Dfam-consortium / RepeatMasker

RepeatMasker is a program that screens DNA sequences for interspersed repeats and low complexity DNA sequences.
Other
226 stars 49 forks source link

RepeatMasker Failing to Find Simple Repeats #137

Closed jjrozewicki closed 2 years ago

jjrozewicki commented 2 years ago

When running RepeatMasker on genome sequenced assembled from HiFi long reads, significant repetitive portions of scaffolds are left unmasked (sometimes up to 10% of total bases). This has a negative impact on downstream analysis such as gene prediction. To account for this we have recently been combining the results of both RepeatMasker and TRF ourselves as a post-processing step. This addresses the issue somewhat, but it seems like a bug that RepeatMasker is not finding these repeats.

It is true that TRF is run (twice) during the RepeatMasker process, but we have verified that the arguments being used to find specific kinds of simple repeats cause RepeatMasker to miss some that are found when TRF is run with the recommended default options.

We have verified this pattern on the publicly available sScyCan1.1 genome:

Top 30 scaffolds sorted by missed repeats between RM and TRF+RM: image

This trend may have been negligible when genome assemblies were obtained from short reads, but could become more and more evident along with the rise of high-fidelity long-read assembly that integrates massive simple repeats into resultant sequences.

gaminyeh commented 2 years ago

I got the same issue. RepeatMasker can't find the repeat(Simple Repeats) of the centromere in my genome.

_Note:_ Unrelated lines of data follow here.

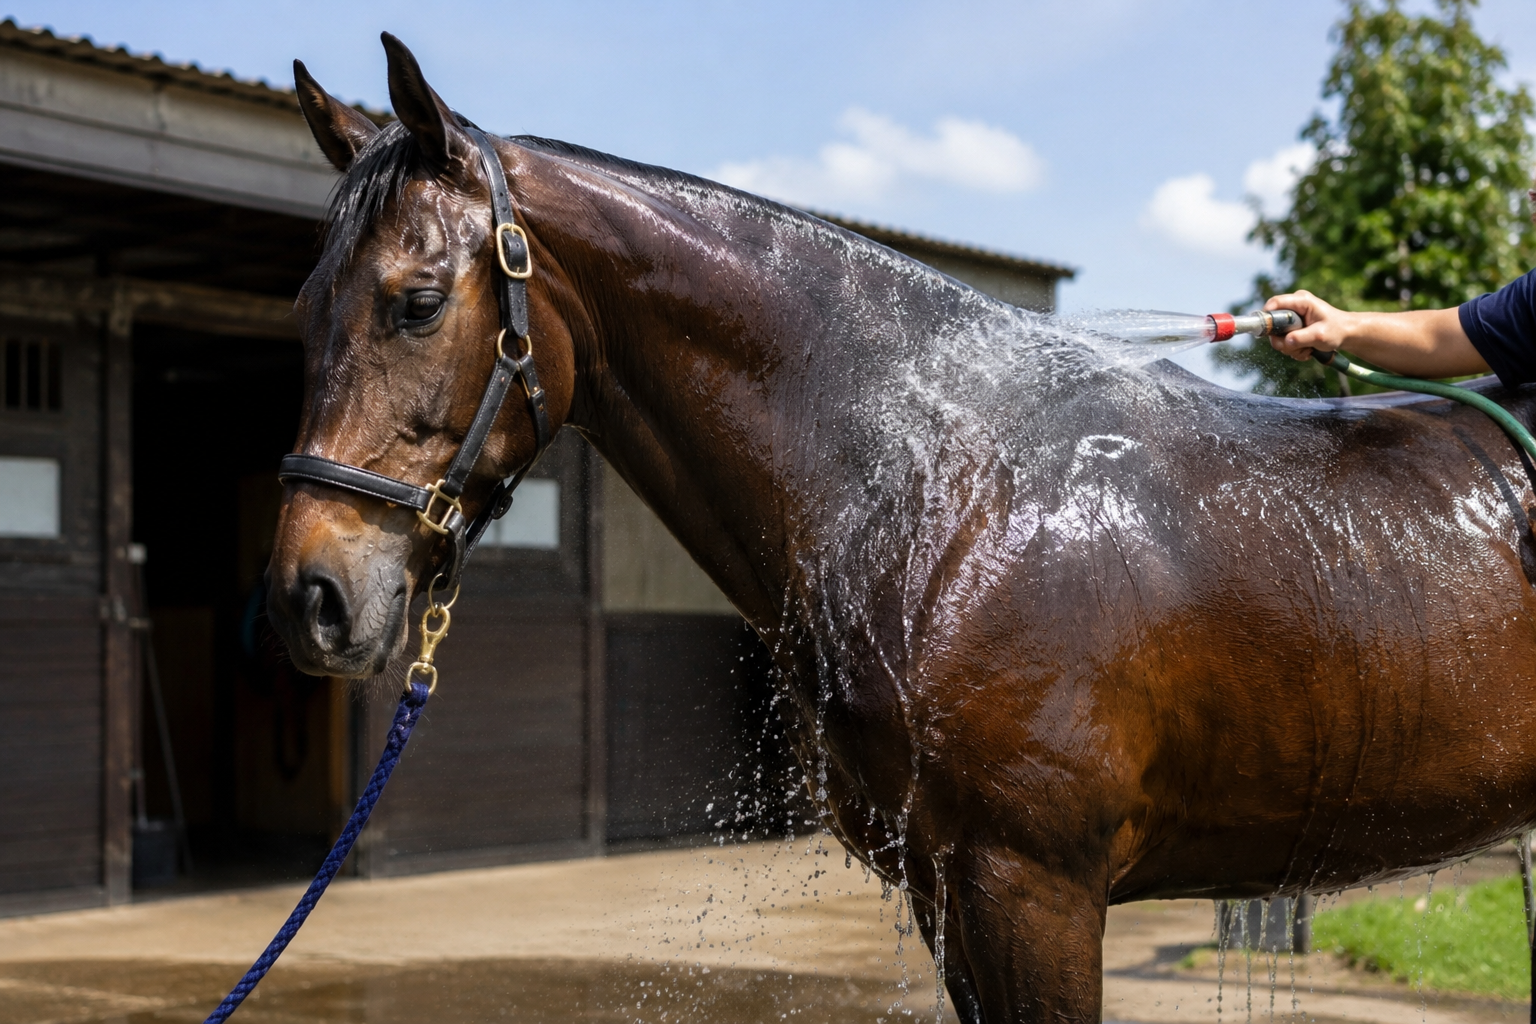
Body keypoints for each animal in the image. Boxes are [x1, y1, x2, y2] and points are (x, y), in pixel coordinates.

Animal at [266, 35, 1536, 1023]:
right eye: (306, 306)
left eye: (417, 301)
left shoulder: (1034, 887)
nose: (308, 596)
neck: (954, 493)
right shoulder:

This is the distribution of repeat(yellow) and gene(green) of chromosome 2, the sequence in the center can't detect any repeat, but I took the sequence of the region into NCBI it shows those are microsatellites. image

rmhubley commented 2 years ago

Historically RepeatMasker employed the use of fixed sets of tandem repeat patterns to identify short ( <10bp ) period repeats. These low-complexity sequences account for a large portion of false positive high-scoring matches between TE families and the genome, and by identifying these stretches early in the annotation process we were able to decrease the false positive rate significantly. For higher order tandem sequences (satellites, micro/mini satellites etc) RepeatMasker relies on libraries of families to identify these patterns. A highly curated library will contain these sequences and they will be matched along with TE families known to be present in the species being searched. At one point we switched to using TRF to perform the short period tandem repeat search and found that it produced a fair amount of false positive matches in our tests. We therefore developed a rescoring mechanism and a set of filters on TRF results and limited the period of its search to avoid matching typical satellite sequences. If a species library does not contain satellite families, this will unfortunately leave these unmasked. We do plan to revamp this portion of the codebase in the future to allow for seamless adjudication of simple/tandem/satellite sequences, but it's still in the works. Meanwhile, satellite sequences should be included as part of the TE library ( with the #satellite" classification ) in order to be detected and if you want the lower scoring TRF hits, a post-RepeatMasker run of TRF as you have done is a good way to go. In the short term, we will also consider simply adding a parameter to RepeatMasker to provide unfiltered TRF hits in the masking process.